The "Swan Hills" is a name often given to a part of the range centred on Toodyay Road and its corridor through the north-eastern part of the City of Swan and Gidgegannup. However, the term "Swan Hills" is also used in other ways as well.

A "Welcome to Perth Hills" sign within 100 metres of Chippers Leap on Greenmount Hill is the entry point for that part of the hills in the Mundaring shire.

Another "Welcome to Perth Hills" sign is on Kalamunda Road, before the road climbs to Kalamunda.
The area also includes the Bickley and Carmel Wine region.
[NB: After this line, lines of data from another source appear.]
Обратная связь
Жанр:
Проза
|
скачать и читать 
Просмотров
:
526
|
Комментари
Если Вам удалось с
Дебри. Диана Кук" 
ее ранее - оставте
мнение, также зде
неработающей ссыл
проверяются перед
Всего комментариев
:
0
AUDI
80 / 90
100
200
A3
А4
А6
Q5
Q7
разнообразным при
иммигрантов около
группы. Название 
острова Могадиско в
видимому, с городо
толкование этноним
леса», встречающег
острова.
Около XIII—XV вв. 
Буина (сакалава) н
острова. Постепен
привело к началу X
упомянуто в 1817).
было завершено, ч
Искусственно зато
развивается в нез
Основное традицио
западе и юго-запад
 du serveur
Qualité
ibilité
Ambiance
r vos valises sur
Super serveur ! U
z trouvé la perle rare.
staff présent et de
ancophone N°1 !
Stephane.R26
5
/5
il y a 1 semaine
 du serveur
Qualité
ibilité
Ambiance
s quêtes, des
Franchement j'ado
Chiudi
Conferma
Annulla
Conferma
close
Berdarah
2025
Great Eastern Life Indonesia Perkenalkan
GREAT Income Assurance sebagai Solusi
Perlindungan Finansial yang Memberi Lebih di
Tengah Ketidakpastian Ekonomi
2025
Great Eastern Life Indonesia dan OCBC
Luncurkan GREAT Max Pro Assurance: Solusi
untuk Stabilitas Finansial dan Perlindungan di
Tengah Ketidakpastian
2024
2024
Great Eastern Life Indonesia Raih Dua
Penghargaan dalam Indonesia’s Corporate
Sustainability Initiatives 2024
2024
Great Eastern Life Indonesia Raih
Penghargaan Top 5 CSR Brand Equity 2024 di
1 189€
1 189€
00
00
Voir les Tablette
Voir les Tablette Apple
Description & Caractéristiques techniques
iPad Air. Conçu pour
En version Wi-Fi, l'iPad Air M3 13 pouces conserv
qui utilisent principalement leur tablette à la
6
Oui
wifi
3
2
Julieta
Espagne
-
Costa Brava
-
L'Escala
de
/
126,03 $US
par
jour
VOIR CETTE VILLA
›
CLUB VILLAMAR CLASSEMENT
The hills above Armadale and localities are quite separate from the other hills localities.

==Wine region==
Perth Hills is also a wine region, with some 35 wineries. The climate of warmer days and cooler nights makes it a very different region to the neighbouring Swan Valley. Larger wineries in the region combine vineyards with popular restaurants.

The Australian Geographical Indication "Perth Hills" was entered in the Register of Protected Names on 25 March 1999.

==Bushfires==

Bushfires in the area are often cited in news media as fires in the Perth Hills.

The serious bushfire in 2014 was frequently referred to as the Perth Hills bushfire, rather than the Parkerville bushfire, in reports and media.

A fire in February 2021 - the 2021 Wooroloo bushfires was reported as a fire in the Perth Hills.